How Dimensions Combine into a Container Score
Suppose a container has the following dimension scores (all weights at default 1.0):
| Dimension | Score |
|---|---|
| Completeness | 98 |
| Coverage | 85 |
| Conformity | 92 |
| Consistency | 95 |
| Precision | 100 |
| Timeliness | 100 |
| Volumetrics | 100 |
| Accuracy | 88 |
The multiplicative model starts from a baseline of 70 and adjusts up or down based on each dimension. Dimensions scoring 100 have no negative impact; dimensions below 100 pull the score down proportionally to their weight. In this case, Coverage (85) and Accuracy (88) are the main detractors, producing a container score around 82.
At the datastore level, if this container has a weight of 3 and another container has a weight of 1 with a score of 95, the datastore score would be: (82 × 3 + 95 × 1) / (3 + 1) = 85.25.
Decay Period
The decay period controls how far back in time Qualytics looks when calculating scores. By default, only anomalies, profiles, and scans from the last 180 days are included.
The decay period can be set from 7 to 180 days (in 7-day increments), with a default of 180 days.
This means:
- Old issues naturally age out — If an anomaly was detected 6 months ago and hasn't recurred, it no longer impacts the score.
- Recent issues weigh fully — Any anomaly within the decay window is fully counted.
- Shorter window (e.g., 7 days) — Gives a real-time snapshot of current data quality. Useful for fast-moving pipelines.
- Longer window (e.g., 180 days) — Provides a broader historical perspective. Useful for governance and trend analysis.
Info
To configure the decay period for your datastore, see the Quality Score Settings page.
Dimension Weights
Each of the 8 dimensions has a configurable weight that controls its impact on the total container score:
- A weight of 1.0 (default) gives the dimension its full impact.
- A weight of 0 effectively disables the dimension — it won't negatively impact the score.
- Weights between 0 and 1 proportionally reduce the dimension's influence.
Weights can be set from 0 to 2.0 (in 0.1 increments), with a default of 1.0.
This allows you to align the scoring system with your organization's data governance priorities.
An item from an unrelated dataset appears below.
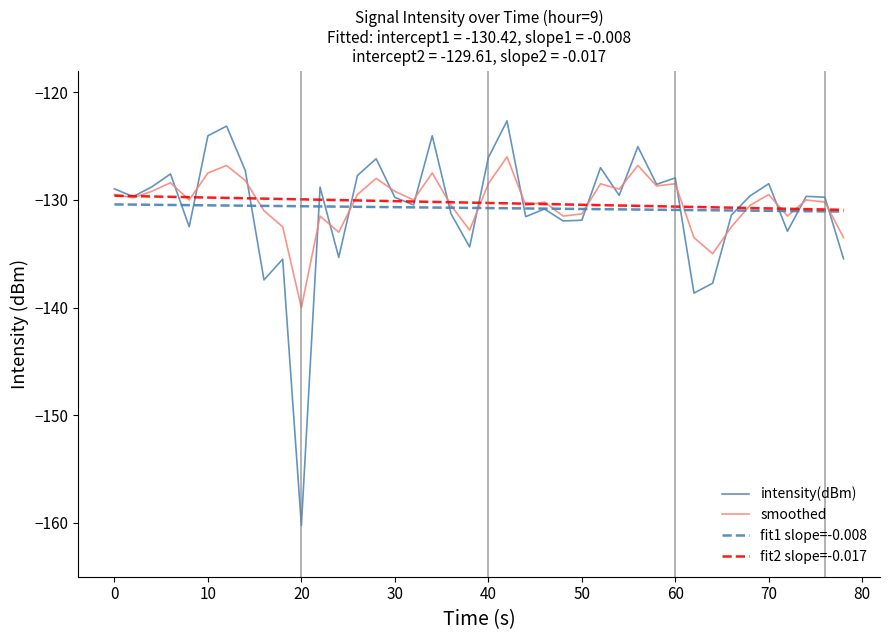

In intensity(dBm), how many points are lower than both neighbors (excluding endpoints)?

13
For example, if timeliness is critical for your use case, increase its weight; if volumetrics is less relevant, reduce it.
Disabling a Dimension
Setting a dimension weight to 0 effectively disables it — the dimension turns grey in the settings UI and no longer affects the container or datastore score. This is useful when a dimension is not relevant to your data (e.g., Timeliness for a static reference table).
Info
To configure dimension weights for your datastore, see the Quality Score Settings page.
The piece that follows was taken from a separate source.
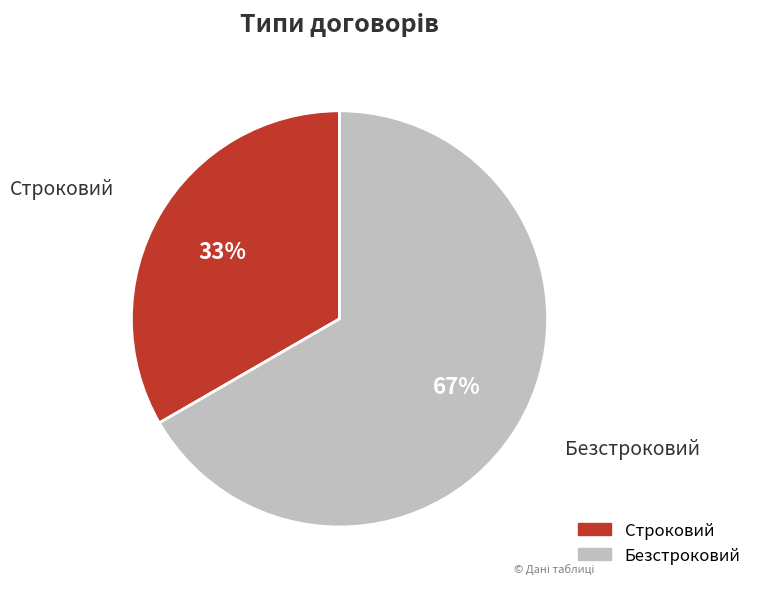

Between Строковий and Безстроковий, which is larger?

Безстроковий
What Triggers a Recalculation?
Quality scores are automatically recalculated when:
- A Scan operation completes (anomalies detected or clean scan).
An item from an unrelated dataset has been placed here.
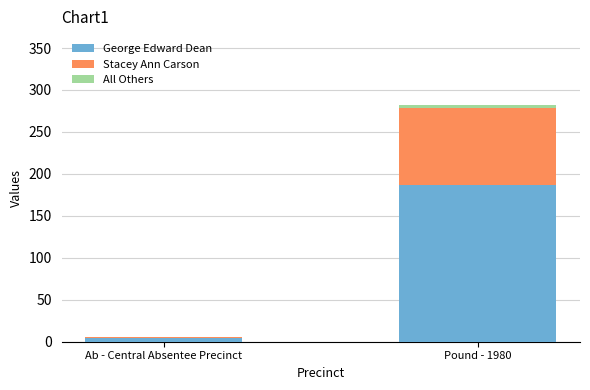

Where is George Edward Dean nearest to the value 96?

Ab - Central Absentee Precinct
- A Profile operation completes (new field statistics available).
- An anomaly status changes (acknowledged, resolved, etc.).
- A quality check is deleted.
- An anomaly is deleted.
Tag Weight Modifiers
Tags assigned to datastores can include a weight modifier (-10 to 10) that influences how individual containers contribute to the overall datastore score. Containers with higher tag weights have more impact on the datastore-level quality score.
Tags and Weighting
For more on how tags influence quality scores, see the Tags Introduction page. For details on the weight calculation formula, see the Weighting documentation.